Achmad Romie Ungkap Alasan Pilih Teror Mencekam di ‘Penunggu Rumah: Buto Ijo’

Advertisement

Sutradara Achmad Romie Baraba mengambil pendekatan unik dalam film terbarunya, Penunggu Rumah: Buto Ijo. Ia memilih untuk membangun teror yang pelan dan mencekam, alih-alih mengandalkan jumpscare yang mengagetkan.

Pendekatan Berbeda dalam Teror Horor

Ketertarikan Romie terhadap mitologi Buto Ijo yang akrab di budaya Indonesia menjadi titik tolak penggarapan film ini. Ia membayangkan bagaimana mitologi tersebut dapat menyerang emosi penonton sejak menerima naskah dari Gandhi Fernando. Pendekatan ini diharapkan membuat Penunggu Rumah: Buto Ijo tampil berbeda melalui ketegangan cerita dan atmosfer lokasi yang kuat.
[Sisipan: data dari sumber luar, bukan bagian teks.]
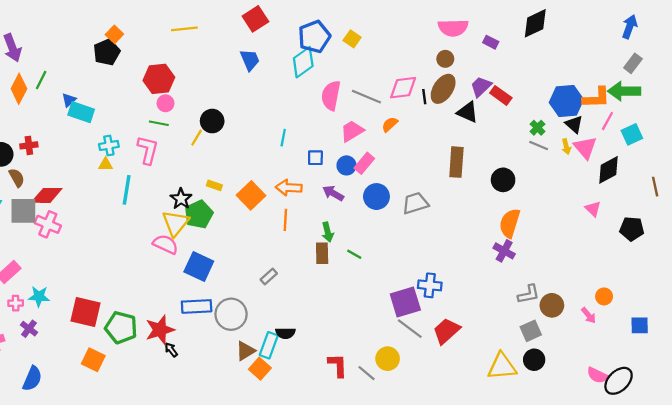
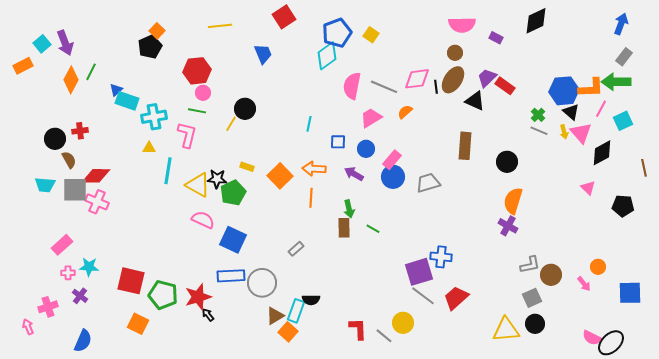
blue trapezoid: (250, 60) -> (263, 54), moved
cyan cross: (109, 145) -> (154, 117), moved, size x1.4
pink rectangle: (364, 163) -> (392, 160), moved
black star: (181, 199) -> (217, 179), turned -30
yellow triangle: (175, 223) -> (198, 185), moved, turned -40
blue square: (640, 325) -> (630, 293), size x1.4

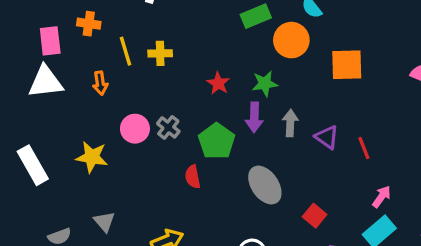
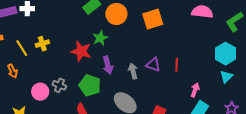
red star: (218, 83) -> (81, 51), size x1.5
green star: (265, 84) -> (100, 38), moved
gray arrow: (290, 123) -> (133, 71), moved
red line: (364, 148) -> (177, 65), turned 40

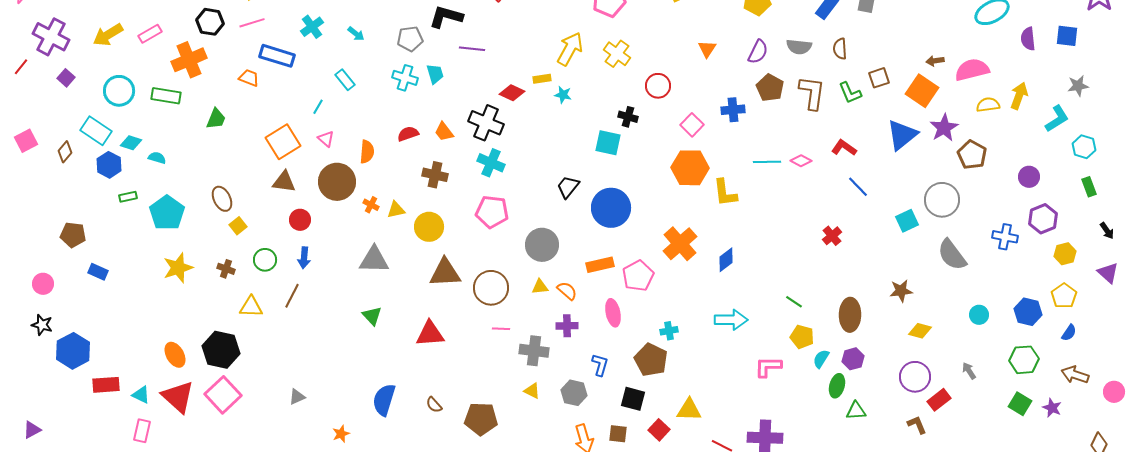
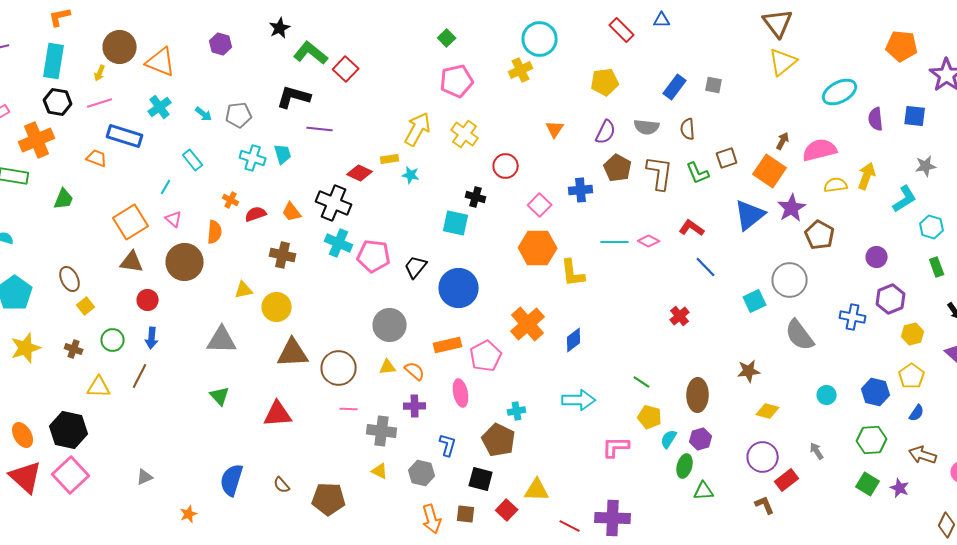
gray pentagon: (410, 39) -> (239, 115), moved
brown arrow: (935, 61) -> (783, 141), turned 126
orange cross: (371, 205) -> (231, 200), moved
pink pentagon: (492, 212) -> (374, 256), moved

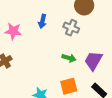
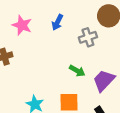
gray cross: (71, 28) -> (88, 37), turned 35

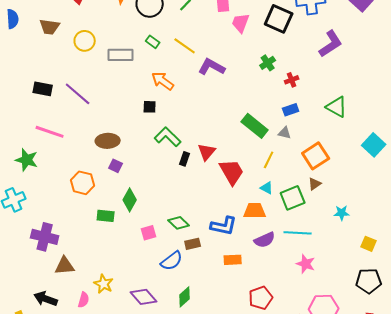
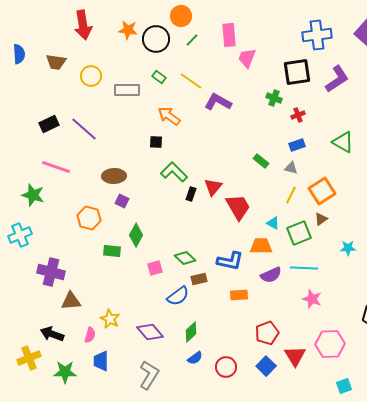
black square: (279, 19) -> (297, 72), moved, turned -32
green cross: (268, 63) -> (274, 98), turned -35
black rectangle: (43, 89) -> (49, 124), turned -36
green rectangle: (255, 126) -> (261, 161), size x0.6
yellow line: (269, 160) -> (291, 195), moved

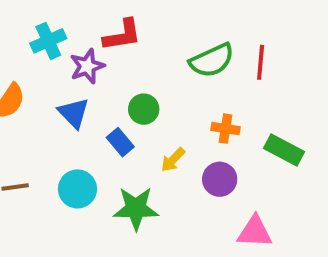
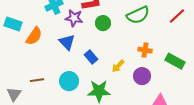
red line: (261, 62) -> (177, 16), moved, turned 42
purple star: (87, 66) -> (74, 18), turned 30
green circle: (144, 109) -> (103, 23), moved

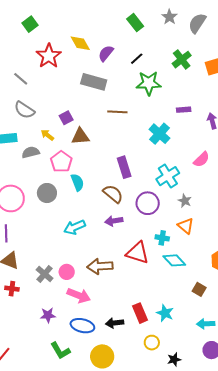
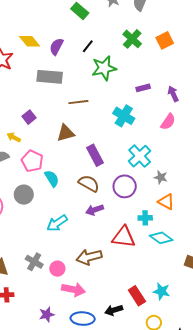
brown triangle: (80, 136) -> (66, 133), moved
pink semicircle: (202, 159) -> (168, 122), moved
gray cross: (45, 274) -> (34, 262), moved

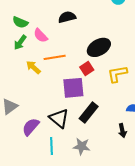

Romie dan Gandhi Fernando sepakat untuk tidak menjadikan Buto Ijo semata-mata sebagai sosok penebar teror. Film ini dikonsep bukan sekadar horor slow burn, melainkan teror yang terus membayangi tanpa perlu mengejutkan penonton.

“Tantangan terbesarnya menjaga ritme horor yang pelan tapi konsisten menekan,” ujar Achmad Romie dalam keterangan resmi yang diterima pada Selasa, 13 Januari 2026. Ia menambahkan bahwa pendekatan ini turut memengaruhi cara akting para pemain, termasuk Gandhi Fernando yang memerankan karakter Ali. Gandhi dituntut menampilkan rasa takut yang lebih tertahan, bukan diekspresikan secara berlebihan.

Advertisement

Lebih dari Sekadar Hiburan

Lebih dari sekadar hiburan, Penunggu Rumah: Buto Ijo diharapkan dapat meninggalkan rasa tidak nyaman yang membekas di benak penonton. Romie ingin penonton ikut merenungkan makna rumah, janji, dan hal-hal kecil yang sering dianggap sepele namun memiliki dampak besar.

Film Penunggu Rumah: Buto Ijo diproduksi oleh Creator Media bersama Maxstream Studios dan dijadwalkan tayang mulai 15 Januari 2026.